正義が揺らぐ災害時 「防災の倫理」と“成解”の可能性

「防災の倫理」について語る京都大の児玉聡教授=京都市左京区で2026年4月9日、村田貴司撮影
「防災の倫理」について語る京都大の児玉聡教授=京都市左京区で2026年4月9日、村田貴司撮影

 ブレーキの利かなくなったトロッコが線路を走っている。進行方向に5人の作業員がいる。別方向には1人だ。あなたはトロッコの進路を切り替えられる立場にいる。そのまま5人の死を見過ごすか、1人はやむなしと犠牲にするか――。

 倫理学などで議論される思考実験「トロッコ問題」の一場面だ。設定の非現実性に批判もある。しかし、似た構図のジレンマは現実にも存在する。災害現場では、限られた時間や資源の中で誰を優先するのか、厳しい判断を迫られることがある。

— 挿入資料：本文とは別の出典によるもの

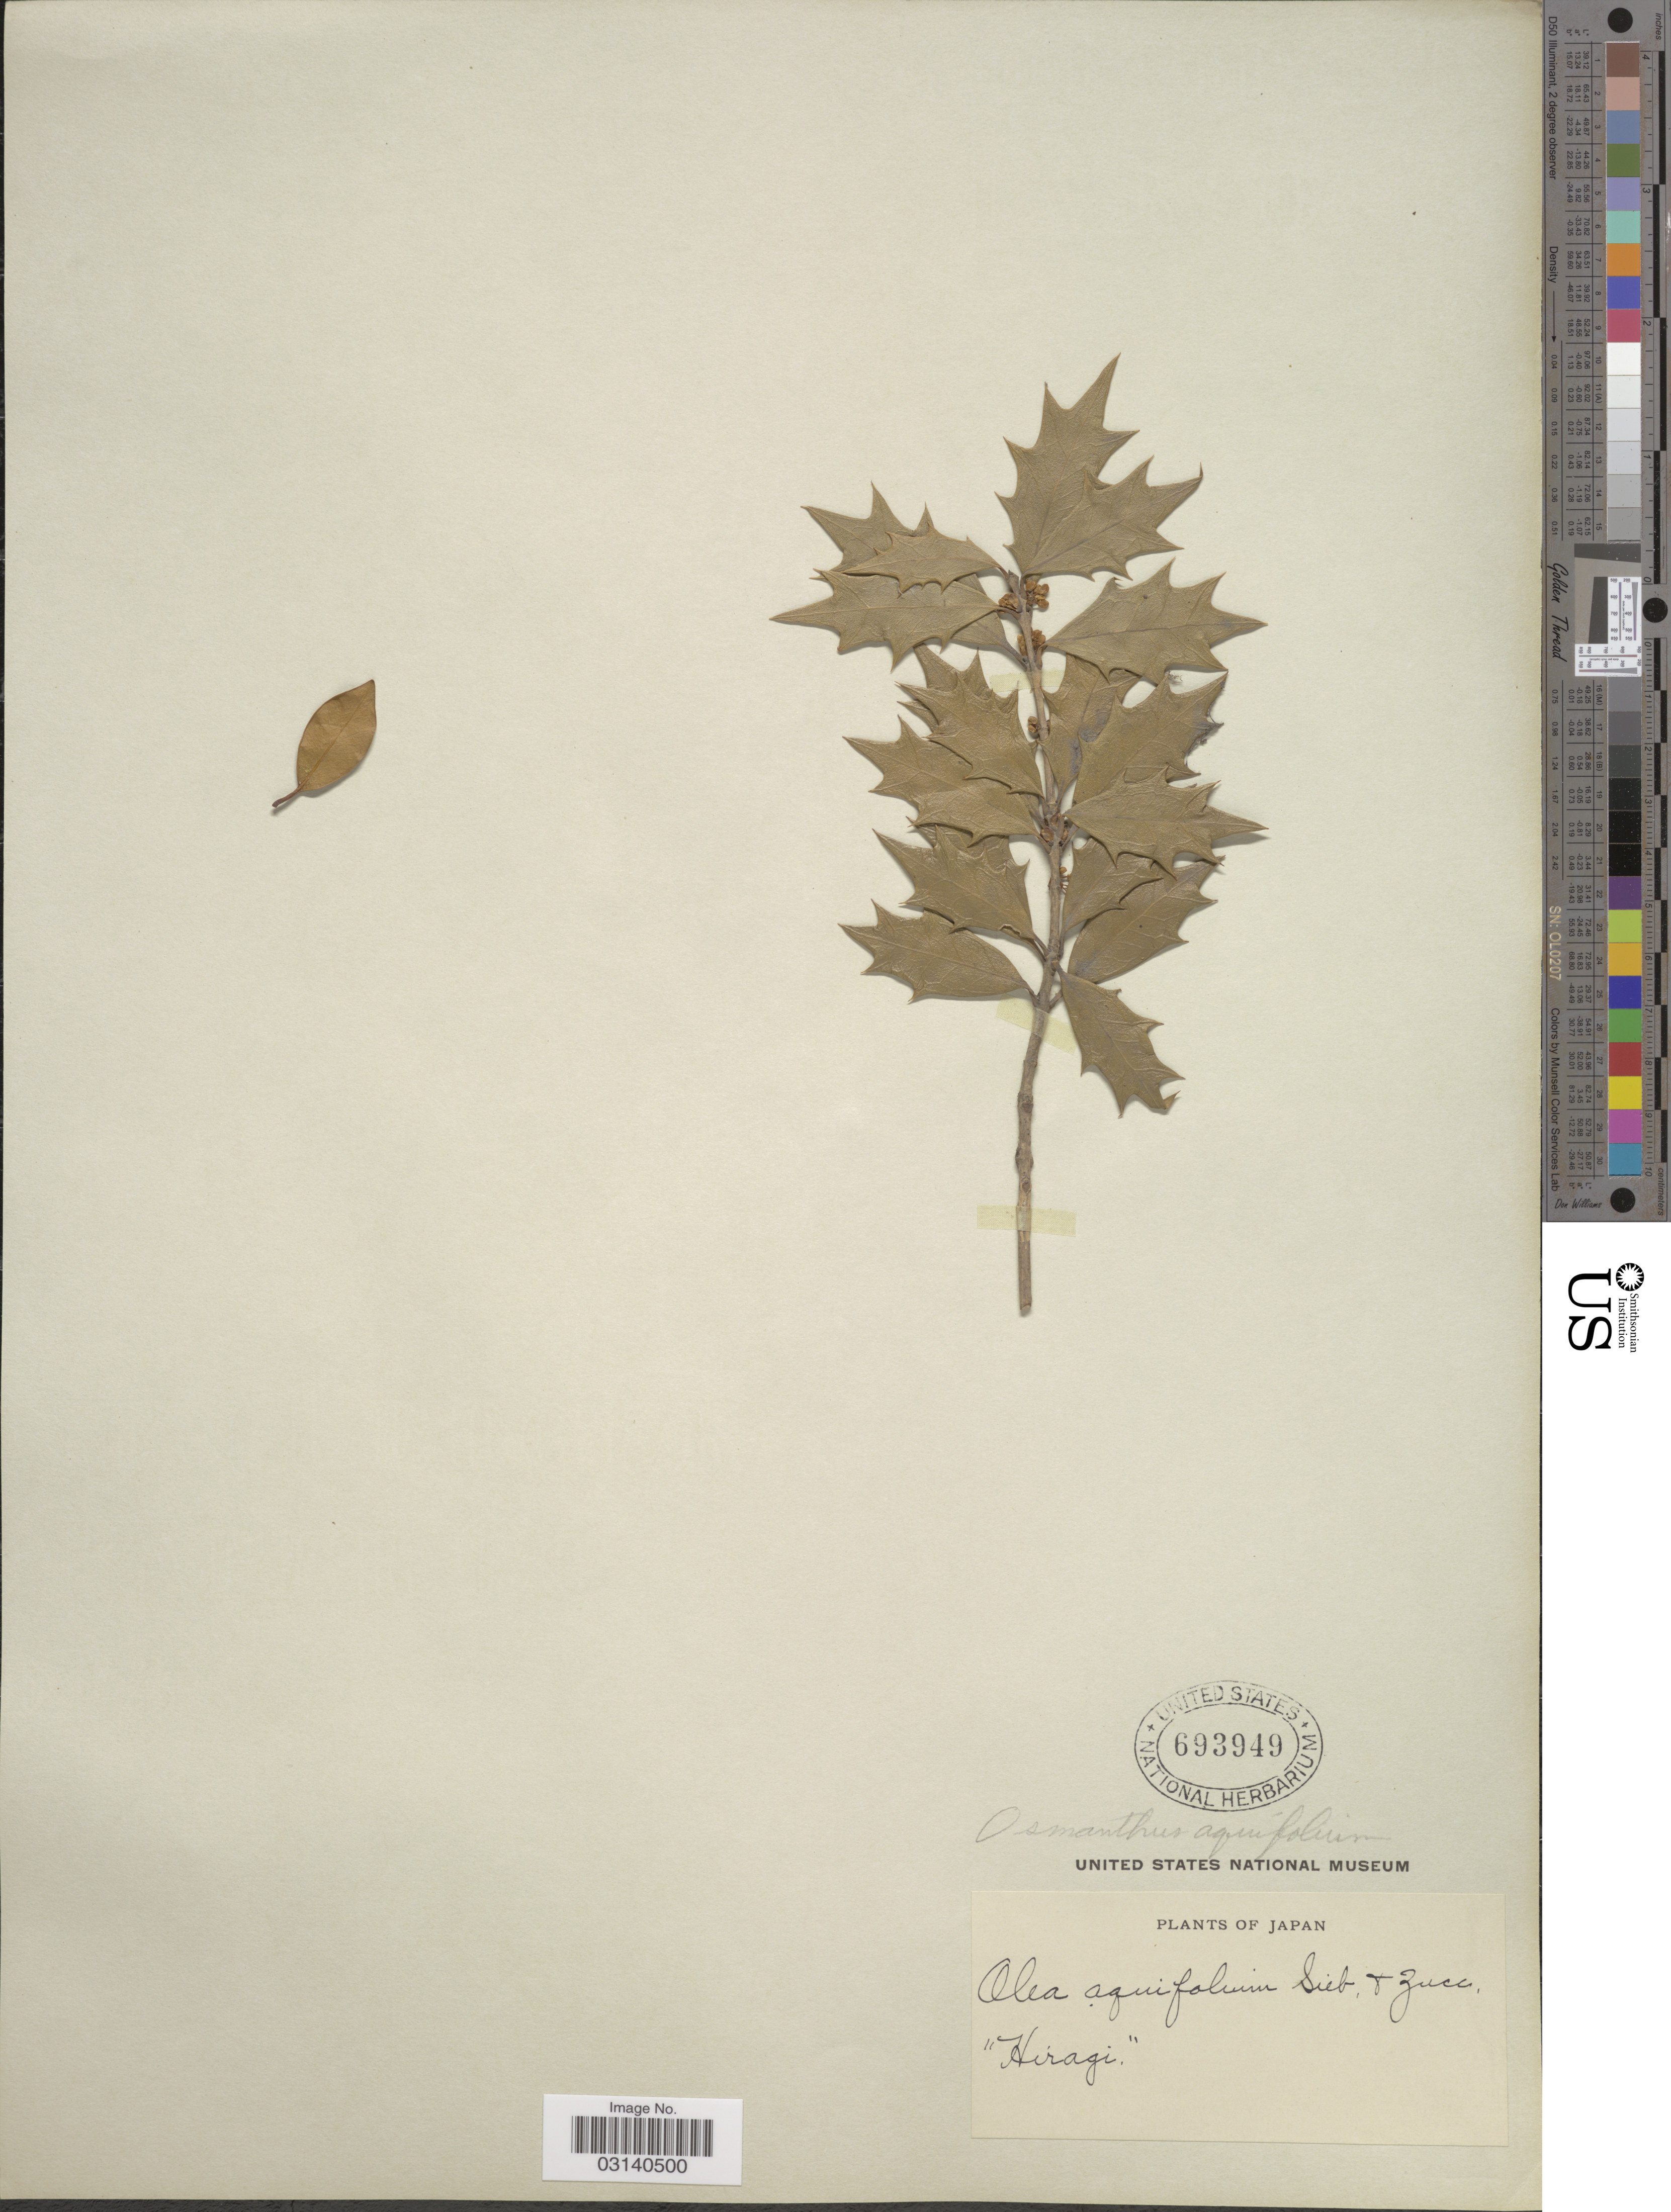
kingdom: Plantae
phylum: Tracheophyta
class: Magnoliopsida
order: Lamiales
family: Oleaceae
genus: Osmanthus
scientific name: Osmanthus aquifolium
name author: (Siebold & Zucc.) J. Dix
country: Japan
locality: Hiragi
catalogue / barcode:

 防災や哲学の研究者ら21人が寄稿し、2026年1月に刊行された「防災の倫理」(ナカニシヤ出版)。地震や津波などが相次ぐ災害大国に生きる私たちがとるべき振る舞いを、多角的に考察する一冊だ。「防災の倫理」は命を巡る、語りづらいが無視できない問題をはらむ。編者を代表して、京都大の児玉聡教授(生命倫理)に聞いた。

命の優先を迫る現実、トリアージ

 一大ブームとなったNHKの教養番組「ハーバード白熱教室」で米国の政治哲学者、マイケル・サンデル氏が講じ、トロッコ問題は広く知られるようになった。倫理学で「功利主義」と「義務論」と呼ばれる立場の対立を扱う際に、しばしば取り上げられる。しかし、防災の現場では、比喩や例示にとどまらず、現実の問題として立ち現れる。典型例が「トリアージ」だ。

 災害や大事故の際、負傷者の状態に応じて、治療や搬送の優先順位を決める。人材や設備など限られた医療資源のもと、より多くの命を救うために求められる判断だ。結果として命の優先順位を定めることになる。

 児玉さんは「私たちは普段、『他人に親切にしましょう』という通念の中で生きています。しかし、有事には平時とは違った行動指針を突きつけられます」と解説する。例えば、医療の現場に当てはめてみる。「医療関係者は普段、来院した患者さんから順に診療をしたり、全員の命を助けようと努力したりします。一方、緊急時には『全員は助けられない』という前提に立ち、日常のルールに逆らってトリアージのような対応をとる必要が出てきます」

「津波てんでんこ」の教えとは

 ジレンマに苦しむのは、消防士や救命医など特定の職種の人たちだけではない。一般市民も「防災の倫理」にいや応なしに直面することがある。